The term “GM food” or “GMO” is most commonly used to describe a crop plant that has been modified on the genetic level using the latest techniques in molecular biology. These modifications are made by isolating genes responsible for specific characteristics and inserting them into other plants, allowing those plants to take on the same characteristics.
Genetically modifying foods allow us to enhance desired traits such as:
- Pest resistance: Crop losses from insects can be devastating to farmers and result in MAJOR food shortages in developing countries, sometimes to the point of starvation. Also, consumers are concerned about the health/environmental effects of pesticide and fertilizer sprays. By modifying plants to be pest resistant, the use of pesticides and fertilizer sprays can be significantly reduced.
- Herbicide tolerance: Weed killers often are sprayed on crops to prevent the need for tilling and physical weed removal , which is expensive and time-consuming. For most crops, multiple herbicides are needed to prevent crops from being killed (which also is expensive and time-consuming). Modifying crops to be resistant to herbicides allows one type of herbicide to be used; this can potentially reduce the amount and variety of herbicides used.
- Disease resistance: Bacteria, fungi, and viruses can cause disease in plants. Modifying plants to resist infection is a primary goal of genetic modification.

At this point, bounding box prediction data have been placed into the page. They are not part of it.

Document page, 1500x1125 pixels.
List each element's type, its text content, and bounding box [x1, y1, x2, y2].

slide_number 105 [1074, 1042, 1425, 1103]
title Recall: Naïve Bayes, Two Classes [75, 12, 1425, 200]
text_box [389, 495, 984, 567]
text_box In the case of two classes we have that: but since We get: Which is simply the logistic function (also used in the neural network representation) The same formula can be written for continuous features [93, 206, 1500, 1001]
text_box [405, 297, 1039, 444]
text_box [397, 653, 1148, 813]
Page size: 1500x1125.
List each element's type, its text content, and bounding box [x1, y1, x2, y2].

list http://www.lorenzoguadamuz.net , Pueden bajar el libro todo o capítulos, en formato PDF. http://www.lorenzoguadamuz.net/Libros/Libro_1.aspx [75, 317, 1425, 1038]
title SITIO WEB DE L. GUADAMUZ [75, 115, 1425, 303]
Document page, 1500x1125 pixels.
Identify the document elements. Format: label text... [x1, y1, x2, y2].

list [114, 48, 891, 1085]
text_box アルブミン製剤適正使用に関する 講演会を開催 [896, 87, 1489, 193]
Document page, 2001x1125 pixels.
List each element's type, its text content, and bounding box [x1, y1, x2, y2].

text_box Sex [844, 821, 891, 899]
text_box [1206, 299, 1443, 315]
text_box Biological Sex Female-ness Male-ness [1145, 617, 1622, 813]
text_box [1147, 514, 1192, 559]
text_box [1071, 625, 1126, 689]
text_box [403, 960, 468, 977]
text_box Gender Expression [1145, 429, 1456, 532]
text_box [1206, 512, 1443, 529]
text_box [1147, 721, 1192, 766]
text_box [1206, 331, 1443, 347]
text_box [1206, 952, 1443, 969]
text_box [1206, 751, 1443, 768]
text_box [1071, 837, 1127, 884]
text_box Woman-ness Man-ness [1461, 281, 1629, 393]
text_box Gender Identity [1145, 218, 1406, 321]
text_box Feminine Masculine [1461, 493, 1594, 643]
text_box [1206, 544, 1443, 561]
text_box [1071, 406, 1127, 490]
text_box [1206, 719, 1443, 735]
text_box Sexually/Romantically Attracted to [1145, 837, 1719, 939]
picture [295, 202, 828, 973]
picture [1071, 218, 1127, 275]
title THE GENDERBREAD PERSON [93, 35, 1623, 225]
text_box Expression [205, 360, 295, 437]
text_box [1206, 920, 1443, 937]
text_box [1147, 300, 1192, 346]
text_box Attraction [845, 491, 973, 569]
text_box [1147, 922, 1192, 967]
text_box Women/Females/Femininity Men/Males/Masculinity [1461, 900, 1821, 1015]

- Cold tolerance: Unexpected frost can destroy seedlings. “Antifreeze” genes from cold-water fish have been implanted into tobacco and potatoes so that the plants are able to better tolerate cold weather.
- Drought tolerance: As farmable land is used for a rapidly growing population, farmers must be able to grow food in suboptimal locations. Designing plants that need less water to grow and tolerate high levels of salt in the soil may be essential to feeding the world’s growing population.
- Nutrition: Many Third World countries rely on single food items (e.g., rice) as the primary (sometimes only) food item in their diets. Unfortunately, diets containing such limited variety cause nutritional deficiencies. If food items such as rice can be modified to include additional nutrients, some deficiencies could be alleviated.
- Phytoremediation: GM trees are being developed and planted to clean up groundwater and heavy metal pollution.
While these benefits sound great, there is concern on multiple levels, and rightfully so. The potential for unintended consequence is hard to ignore when we are talking about taking antifreeze genes out of a fish and placing them into a potato. Many valid concerns exist, such as:
- Unintended harm to other organisms: Pollen from GM plants may kill insects that are not intended to be killed. Proper testing and rigorous evaluation of results must be conducted prior to implementation of each plant.
- Reduced effectiveness of pesticides: Concerns exist that insects will develop resistance to GM crops.
- Gene transfer: Another concern is that weeds will cross breed with crops that are GM and produce “superweeds” that are resistant to particular herbicides.
- Allergenicity: New, unknown allergens may be created by genetically modifying foods.
In science, questions and doubts such as these are encouraged and welcome — after all, it is the doubt and questioning that drives advancements and better methods. Just because something is hard to understand doesn’t mean it can’t be true or beneficial. All genetic modification is not BAD; it may actually be one of the most important advancements for humankind. There is no WAY that our current agricultural system will be able to feed 10 billion people by 2050. Genetic modification has the potential to increase crop yields, reduce the use of pesticides, lower costs, and allow crops to grow in suboptimal environments. While the science of genetic modification requires fine-tuning and rigorous testing, the potential benefits should not be dismissed or ignored.